Como pode ser que três das famílias de negócios mais poderosas da Alemanha, suas empresas e suas instituições de caridade estejam tão fora de sintonia com a elogiada cultura de lembrança do país?
Quando perguntei a Jörg Appelhans, o porta-voz de longa data de Stefan Quandt e Sra. Klatten, sobre o uso do nome do avô e do pai em sua sede e prémio de média, ele me enviou um e-mail dizendo: “Não acreditamos que renomear ruas, lugares ou instituições é uma maneira responsável de lidar com figuras históricas” porque isso “impede uma exposição consciente de seu papel na história e, em vez disso, promove sua negligência”.
Esta é uma contorção especialmente sem vergonha. Essas famílias não estão mostrando a história sangrenta por trás de suas fortunas, excepto, às vezes, em estudos encomendados escritos em um alemão académico denso, cujas descobertas eles deixam de fora ao descrever sua história familiar online. Eles nem estão lidando com eles de maneira honesta. Eles estão, de fato, fazendo o oposto: comemorando seus patriarcas sem mencionar suas actividades da era nazista.
Representantes do bilionário Flicks se recusaram a comentar quando abordei seu family office. Quando perguntei por que não há biografia de Ferry Porsche no site de sua fundação homónima, Sebastian Rudolph, presidente da fundação, disse que está “examinando até que ponto isso também deve ser representado no site da fundação”, acrescentando que “nós ver o trabalho da vida de Ferry Porsche sob uma luz diferenciada.”
Por décadas, a cultura da lembrança tem sido um componente central da sociedade alemã. Nas cidades e vilas alemãs, você encontrará Stolpersteine , os cubos de latão e concreto com os nomes e datas de vida das vítimas da perseguição nazista. Memoriais, grandes e pequenos, estão por toda parte. Nos cafés de Berlim a Frankfurt e de Hamburgo a Munique, há conversas diárias sobre culpa colectiva e expiação. Estes são reflexivos, matizados e, acima de tudo, conscientes.
No entanto, esse movimento em direcção ao passado está de alguma forma ignorando muitos dos magnatas mais reverenciados da Alemanha e suas histórias sombrias.
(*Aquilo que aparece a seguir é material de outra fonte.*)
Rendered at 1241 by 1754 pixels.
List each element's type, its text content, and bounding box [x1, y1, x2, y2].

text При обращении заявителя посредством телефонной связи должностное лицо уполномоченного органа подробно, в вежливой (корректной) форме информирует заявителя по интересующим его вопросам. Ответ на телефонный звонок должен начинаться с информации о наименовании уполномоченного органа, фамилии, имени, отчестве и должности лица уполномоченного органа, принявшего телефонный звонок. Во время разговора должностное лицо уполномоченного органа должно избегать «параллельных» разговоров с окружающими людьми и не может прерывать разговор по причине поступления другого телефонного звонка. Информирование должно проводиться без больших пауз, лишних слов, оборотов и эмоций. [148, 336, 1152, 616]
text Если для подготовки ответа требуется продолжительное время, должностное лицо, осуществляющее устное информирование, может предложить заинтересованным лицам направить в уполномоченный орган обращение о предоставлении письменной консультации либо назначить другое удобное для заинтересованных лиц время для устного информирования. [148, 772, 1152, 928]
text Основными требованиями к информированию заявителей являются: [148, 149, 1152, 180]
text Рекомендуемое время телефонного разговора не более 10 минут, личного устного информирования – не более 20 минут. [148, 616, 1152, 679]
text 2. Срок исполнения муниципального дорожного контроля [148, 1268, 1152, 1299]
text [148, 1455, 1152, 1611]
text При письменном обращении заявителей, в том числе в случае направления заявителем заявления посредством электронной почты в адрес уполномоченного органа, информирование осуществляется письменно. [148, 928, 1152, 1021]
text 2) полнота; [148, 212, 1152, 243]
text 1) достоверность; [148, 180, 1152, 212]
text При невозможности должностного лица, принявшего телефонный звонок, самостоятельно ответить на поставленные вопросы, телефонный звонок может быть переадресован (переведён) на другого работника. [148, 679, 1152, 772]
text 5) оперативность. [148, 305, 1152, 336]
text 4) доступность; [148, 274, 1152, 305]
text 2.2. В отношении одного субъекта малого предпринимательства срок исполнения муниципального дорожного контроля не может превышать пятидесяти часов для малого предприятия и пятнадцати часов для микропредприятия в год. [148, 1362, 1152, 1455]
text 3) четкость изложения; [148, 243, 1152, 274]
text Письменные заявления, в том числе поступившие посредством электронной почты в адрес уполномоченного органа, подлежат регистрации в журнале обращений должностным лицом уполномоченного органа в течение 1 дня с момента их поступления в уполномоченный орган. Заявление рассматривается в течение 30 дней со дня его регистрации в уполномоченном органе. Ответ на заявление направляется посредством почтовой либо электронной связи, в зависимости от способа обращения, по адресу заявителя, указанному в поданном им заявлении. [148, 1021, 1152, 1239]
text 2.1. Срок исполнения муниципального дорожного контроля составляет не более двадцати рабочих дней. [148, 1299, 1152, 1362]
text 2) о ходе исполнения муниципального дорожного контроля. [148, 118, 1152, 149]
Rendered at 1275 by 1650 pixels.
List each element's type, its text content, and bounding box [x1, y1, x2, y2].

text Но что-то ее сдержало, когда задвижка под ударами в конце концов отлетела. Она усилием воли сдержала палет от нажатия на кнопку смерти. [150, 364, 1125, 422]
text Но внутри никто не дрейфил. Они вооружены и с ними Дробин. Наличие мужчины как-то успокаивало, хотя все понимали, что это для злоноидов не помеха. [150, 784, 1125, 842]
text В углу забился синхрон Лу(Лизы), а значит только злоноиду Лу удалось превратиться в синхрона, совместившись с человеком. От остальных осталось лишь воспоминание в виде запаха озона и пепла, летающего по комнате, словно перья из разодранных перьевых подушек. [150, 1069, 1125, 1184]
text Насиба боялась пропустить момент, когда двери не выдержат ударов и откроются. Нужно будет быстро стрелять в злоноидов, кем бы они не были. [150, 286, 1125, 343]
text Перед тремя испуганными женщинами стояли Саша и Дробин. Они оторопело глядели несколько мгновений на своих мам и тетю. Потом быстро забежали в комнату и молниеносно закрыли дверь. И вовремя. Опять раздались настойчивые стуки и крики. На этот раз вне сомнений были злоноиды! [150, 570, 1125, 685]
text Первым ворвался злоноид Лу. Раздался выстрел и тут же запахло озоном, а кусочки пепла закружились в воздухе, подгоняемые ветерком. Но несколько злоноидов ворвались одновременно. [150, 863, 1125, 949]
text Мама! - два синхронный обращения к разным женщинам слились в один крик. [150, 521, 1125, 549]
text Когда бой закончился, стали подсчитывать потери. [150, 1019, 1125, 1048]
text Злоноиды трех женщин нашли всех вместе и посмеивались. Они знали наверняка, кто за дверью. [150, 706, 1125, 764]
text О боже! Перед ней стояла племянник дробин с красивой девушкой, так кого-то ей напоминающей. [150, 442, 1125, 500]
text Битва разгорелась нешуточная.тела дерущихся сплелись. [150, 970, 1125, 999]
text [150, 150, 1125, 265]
Quanto mais tempo eu passava aprendendo sobre essas dinastias de negócios, seus passados, fortunas e empresas manchadas, e seu desejo de ignorar ou encobrir o envolvimento de seus patriarcas com o Terceiro Reich, mais eu começava a duvidar de quão profundo, sincero e duradouro isso era. cultura da lembrança na Alemanha realmente é.
A indústria automobilística é essencialmente alemã, muito central não apenas para a economia do país, mas também para sua identidade. O repúdio a esses magnatas seria uma negação da identidade nacional? Esses homens precisam ser defendidos porque continuam sendo símbolos potentes do ressurgimento e do poderio económico da Alemanha? Celebrar o sucesso empresarial ainda importa mais na Alemanha do que reconhecer crimes contra a humanidade? Ou a resposta real é algo mais simples: talvez o país esteja em dívida com alguns bilionários e suas empresas globais que se preocupam mais em proteger suas reputações – e suas fortunas – do que enfrentar o passado.